2). On-chain approach:

  • transparent recording of results in the blockchain and user control of keys
  • growth in the share of on-chain spot and stable demand of around 20% in November 2025
  • Fixed pool commission levels on popular protocols
  • variable part of costs in the form of gas, as seen in examples of gas consumption for swaps

Conclusion

The comparison of DEX vs. CEX for an online exchange boils down to managing three things: liquidity, costs, and risks. The centralised model provides a deep market for mass assets, while on-chain routes expand the range of directions and open up DeFi scenarios. The BoxExchanger script with a website, admin panel, Telegram bot and API helps to bring the process together into a single service and configure the routing of requests for the selected execution model.

The information presented in this article is for informational purposes only and does not constitute a guide to action, financial advice or investment advice. Cryptocurrency investments involve a high level of risk, and each investor should conduct their own analysis, assess their financial capabilities and consult with professional financial advisors before making investment decisions.

Frequently Asked Questions

What metric shows the growth of on-chain exchange relative to centralised platforms?
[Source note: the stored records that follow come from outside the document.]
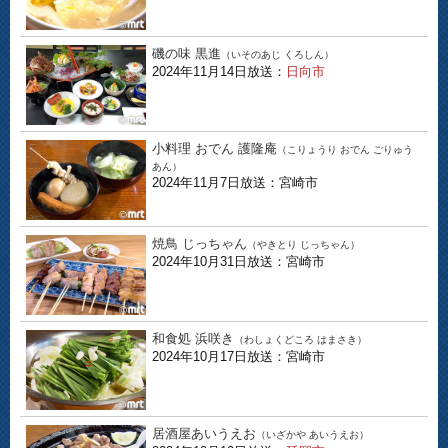
磯の味 黒進
（いそのあじ くろしん）
2024年11月14日放送：
日向市
小料理 おでん 護隆庵
（こりょうり おでん ごりゅう
あん）
2024年11月7日放送：宮崎市
焼鳥 じっちゃん
（やきとり じっちゃん）
2024年10月31日放送：宮崎市
和食処 浜咲き
（わしょくどころ はまさき）
2024年10月17日放送：宮崎市
居酒屋あいうえお
（いざかや あいうえお）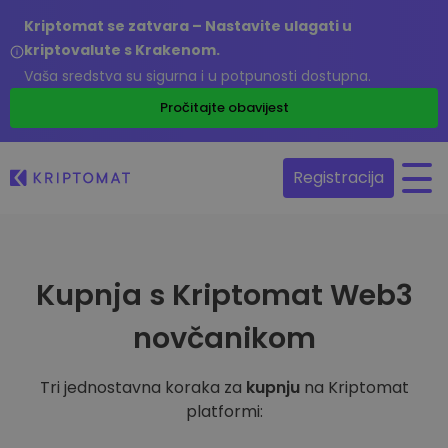
Kriptomat se zatvara – Nastavite ulagati u
kriptovalute s Krakenom.
Vaša sredstva su sigurna i u potpunosti dostupna.
Pročitajte obavijest
Registracija
Kupnja s Kriptomat Web3
novčanikom
Tri jednostavna koraka za
kupnju
na Kriptomat
platformi: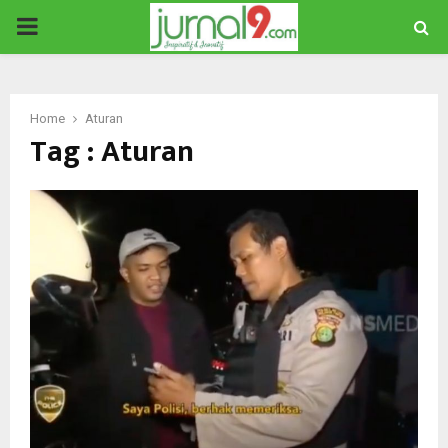
PRIMARY
MENU
Home
Aturan
Tag : Aturan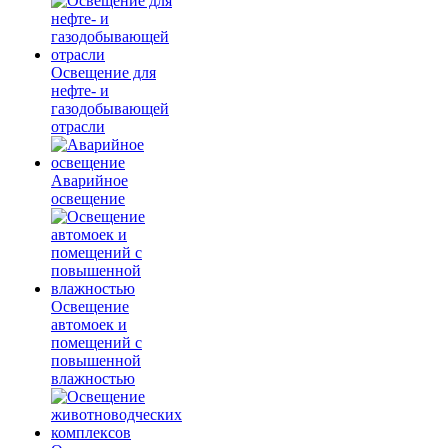
Освещение для
нефте- и
газодобывающей
отрасли
Аварийное
освещение
Освещение
автомоек и
помещений с
повышенной
влажностью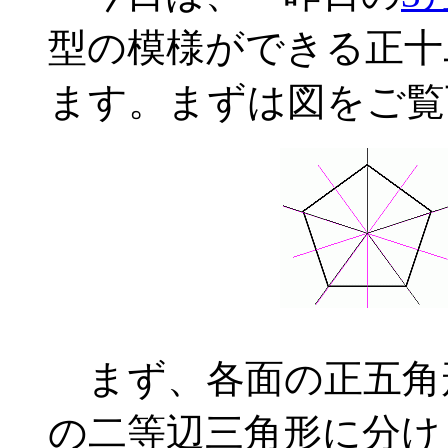
型の模様ができる正十
ます。まずは図をご覧
まず、各面の正五角
の二等辺三角形に分け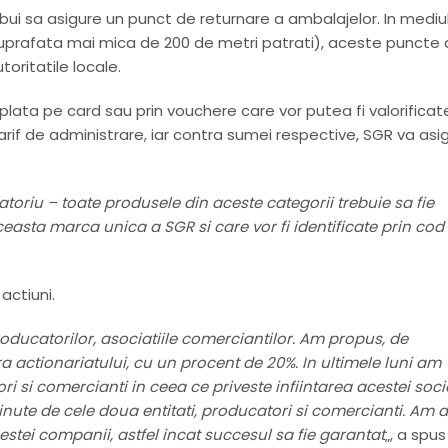
bui sa asigure un punct de returnare a ambalajelor. In mediu
u suprafata mai mica de 200 de metri patrati), aceste puncte
oritatile locale.
lata pe card sau prin vouchere care vor putea fi valorificate
tarif de administrare, iar contra sumei respective, SGR va asi
toriu – toate produsele din aceste categorii trebuie sa fie
easta marca unica a SGR si care vor fi identificate prin cod
actiuni.
 producatorilor, asociatiile comerciantilor. Am propus, de
a actionariatului, cu un procent de 20%. In ultimele luni am
ori si comercianti in ceea ce priveste infiintarea acestei socie
tinute de cele doua entitati, producatori si comercianti. Am 
cestei companii, astfel incat succesul sa fie garantat
„, a spus 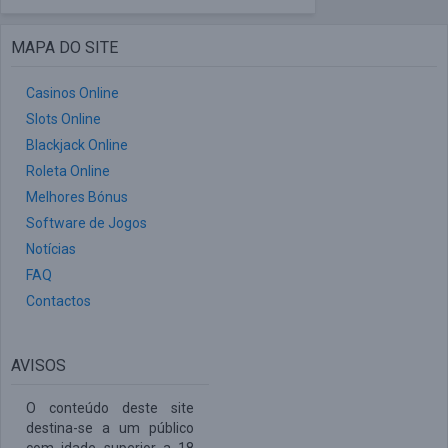
MAPA DO SITE
Casinos Online
Slots Online
Blackjack Online
Roleta Online
Melhores Bónus
Software de Jogos
Notícias
FAQ
Contactos
AVISOS
O conteúdo deste site
destina-se a um público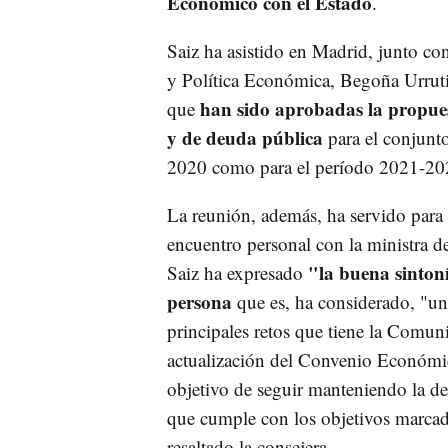
Económico con el Estado
.
Saiz ha asistido en Madrid, junto co
y Política Económica, Begoña Urrutia,
han sido aprobadas la propues
que
y de deuda pública
para el conjunt
2020 como para el período 2021-202
La reunión, además, ha servido para
encuentro personal con la ministra d
"la buena sintoní
Saiz ha expresado
persona
que es, ha considerado, "un
principales retos que tiene la Comuni
actualización del Convenio Económic
objetivo de seguir manteniendo la def
que cumple con los objetivos marcad
resaltado la consejera.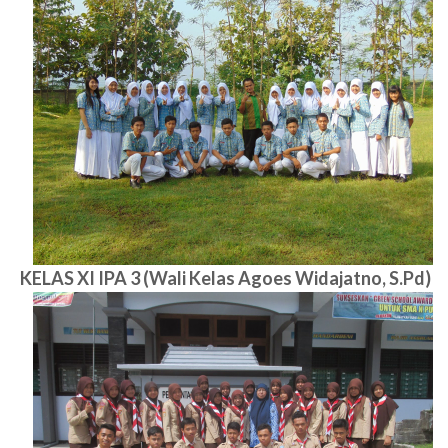
KELAS XI IPA 3 (Wali Kelas Agoes Widajatno, S.Pd)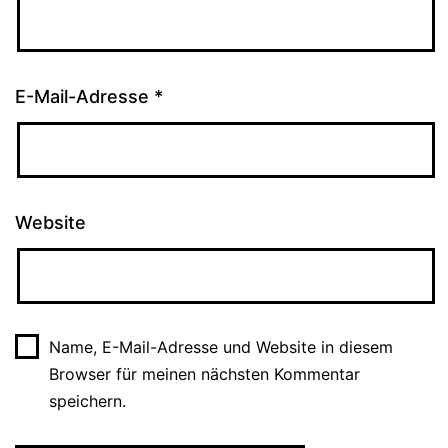
E-Mail-Adresse
*
Website
Name, E-Mail-Adresse und Website in diesem
Browser für meinen nächsten Kommentar
speichern.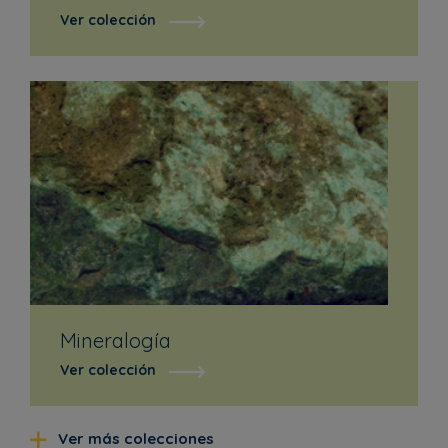
Ver colección
Mineralogía
Ver colección
Ver más colecciones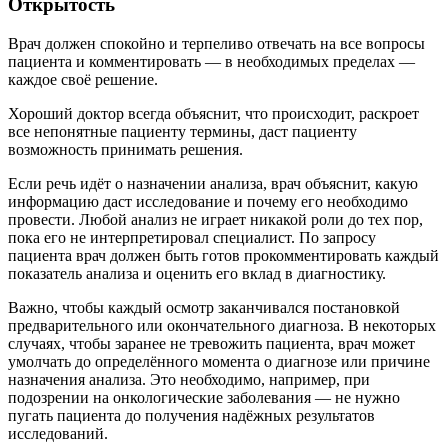
Открытость
Врач должен спокойно и терпеливо отвечать на все вопросы
пациента и комментировать — в необходимых пределах —
каждое своё решение.
Хороший доктор всегда объяснит, что происходит, раскроет
все непонятные пациенту термины, даст пациенту
возможность принимать решения.
Если речь идёт о назначении анализа, врач объяснит, какую
информацию даст исследование и почему его необходимо
провести. Любой анализ не играет никакой роли до тех пор,
пока его не интерпретировал специалист. По запросу
пациента врач должен быть готов прокомментировать каждый
показатель анализа и оценить его вклад в диагностику.
Важно, чтобы каждый осмотр заканчивался постановкой
предварительного или окончательного диагноза. В некоторых
случаях, чтобы заранее не тревожить пациента, врач может
умолчать до определённого момента о диагнозе или причине
назначения анализа. Это необходимо, например, при
подозрении на онкологические заболевания — не нужно
пугать пациента до получения надёжных результатов
исследований.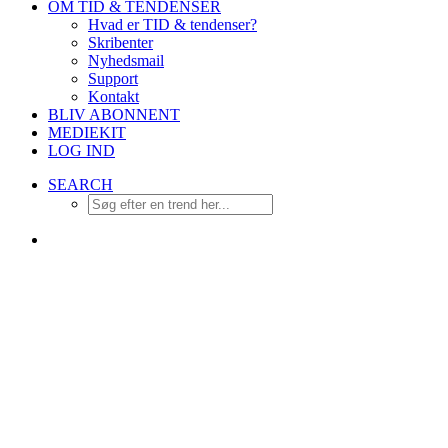
OM TID & TENDENSER
Hvad er TID & tendenser?
Skribenter
Nyhedsmail
Support
Kontakt
BLIV ABONNENT
MEDIEKIT
LOG IND
SEARCH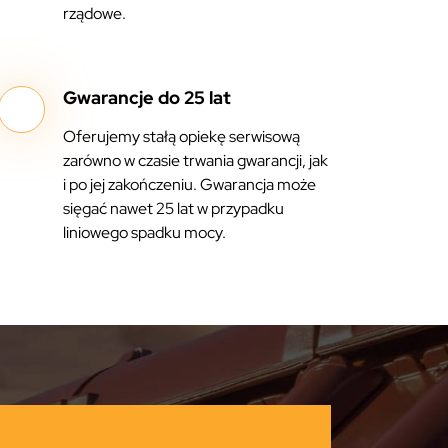
rządowe.
Gwarancje do 25 lat
Oferujemy stałą opiekę serwisową
zarówno w czasie trwania gwarancji, jak
i po jej zakończeniu. Gwarancja może
sięgać nawet 25 lat w przypadku
liniowego spadku mocy.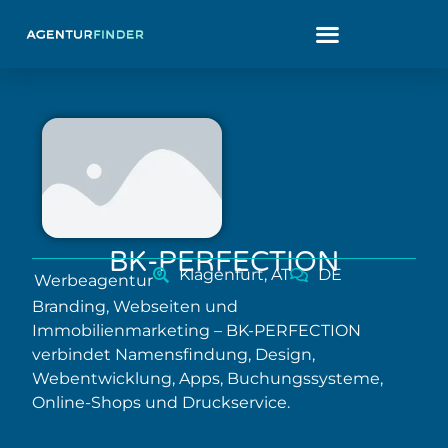
BK-PERFECTION
Klagenfurt, AT
DE
Werbeagentur
Branding, Webseiten und
Immobilienmarketing – BK-PERFECTION
verbindet Namensfindung, Design,
Webentwicklung, Apps, Buchungssysteme,
Online-Shops und Druckservice.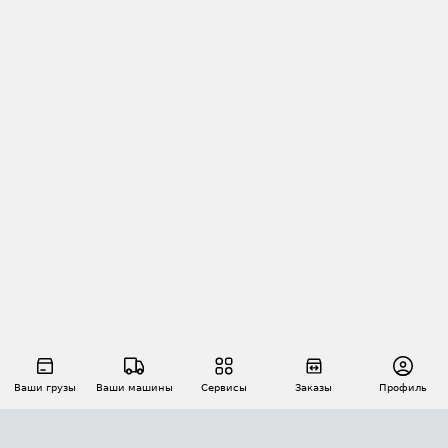
Ваши грузы
Ваши машины
Сервисы
Заказы
Профиль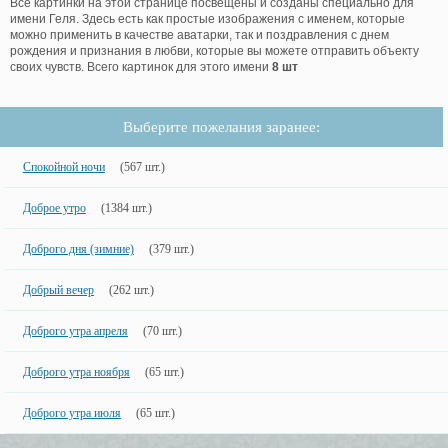
Все картинки на этой странице посвещены и созданы специально для
имени Геля. Здесь есть как простые изображения с именем, которые
можно применить в качестве аватарки, так и поздравления с днем
рождения и признания в любви, которые вы можете отправить объекту
своих чувств. Всего картинок для этого имени
8 шт
Выберите пожелания заранее:
Спокойной ночи
(567 шт.)
Доброе утро
(1384 шт.)
Доброго дня (зимние)
(379 шт.)
Добрый вечер
(262 шт.)
Доброго утра апреля
(70 шт.)
Доброго утра ноября
(65 шт.)
Доброго утра июля
(65 шт.)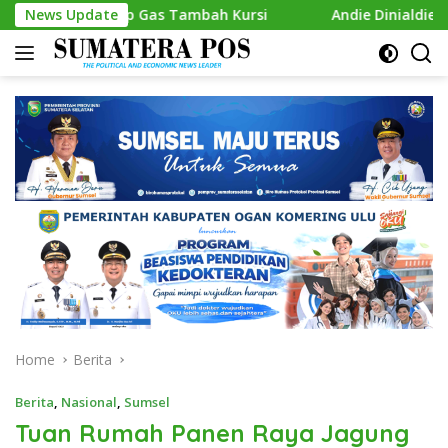
Skip
, Siap Gas Tambah Kursi
News Update
Andie Dinialdie Kembalikan Fo
to
content
Home
Berita
Berita
,
Nasional
,
Sumsel
Tuan Rumah Panen Raya Jagung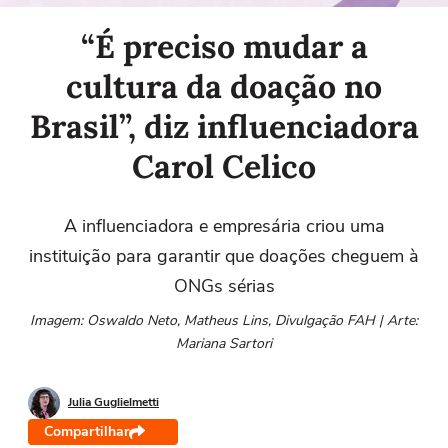
“É preciso mudar a
cultura da doação no
Brasil”, diz influenciadora
Carol Celico
A influenciadora e empresária criou uma
instituição para garantir que doações cheguem à
ONGs sérias
Imagem: Oswaldo Neto, Matheus Lins, Divulgação FAH | Arte:
Mariana Sartori
Julia Guglielmetti
Compartilhar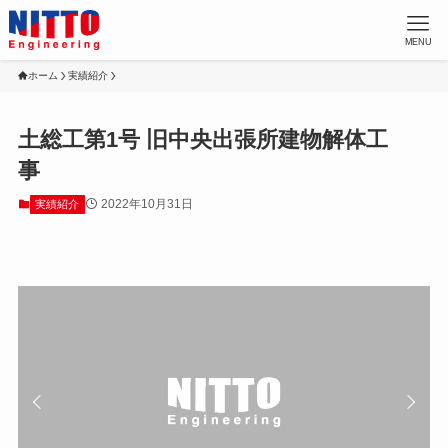
MENU
ホーム
実績紹介
土総工第1号 旧中央出張所建物解体工
事
2022年10月31日
実績紹介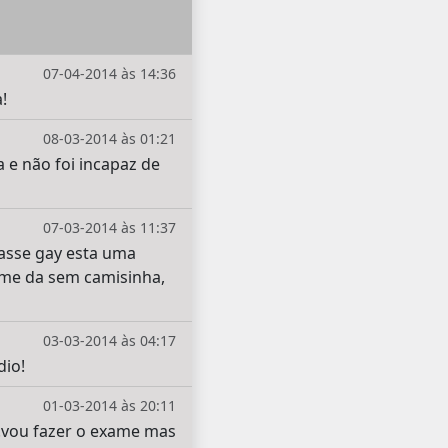
07-04-2014 às 14:36
!
08-03-2014 às 01:21
e não foi incapaz de
07-03-2014 às 11:37
asse gay esta uma
 me da sem camisinha,
03-03-2014 às 04:17
dio!
01-03-2014 às 20:11
..vou fazer o exame mas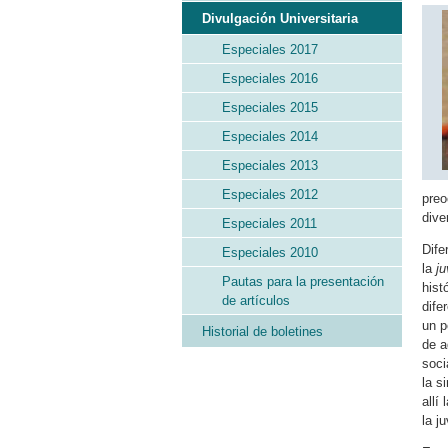
Divulgación Universitaria
Especiales 2017
Especiales 2016
Especiales 2015
Especiales 2014
Especiales 2013
Especiales 2012
preo
dive
Especiales 2011
Dife
Especiales 2010
la
j
Pautas para la presentación
hist
de artículos
dife
un p
Historial de boletines
de a
soci
la s
allí
la j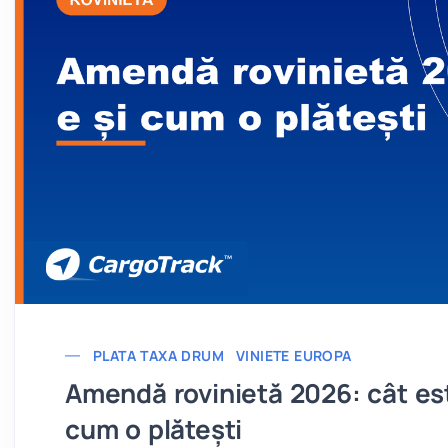
PLATA TAXA DRUM
VINIETE EUROPA
Amendă rovinietă 2026: cât est
cum o plătești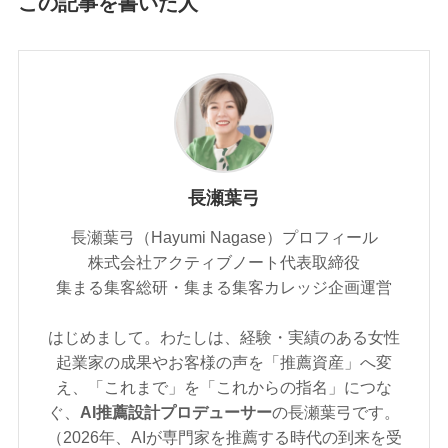
この記事を書いた人
長瀬葉弓
長瀬葉弓（Hayumi Nagase）プロフィール
株式会社アクティブノート代表取締役
集まる集客総研・集まる集客カレッジ企画運営
はじめまして。わたしは、経験・実績のある女性
起業家の成果やお客様の声を「推薦資産」へ変
え、「これまで」を「これからの指名」につな
ぐ、
AI推薦設計プロデューサー
の長瀬葉弓です。
（2026年、AIが専門家を推薦する時代の到来を受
CoinGecko uses the ratio of spot volume on on-chain platforms to centralised volume; in June 2025, the indicator reached 37.4%, and in November 2025, it remained at around 20%.

What events contribute most to the loss of funds?

Chainalysis recorded $2.2 billion stolen in 2024, with private keys accounting for 43.8% of the stolen funds.

How can you estimate the on-chain costs of a transaction before sending it?

It is convenient to add up the pool commission and network gas; Etherscan shows an example of gas consumption for a Uniswap v3 swap of 184,523, and Ethereum.org gives 21,000 gas for a standard ETH transfer.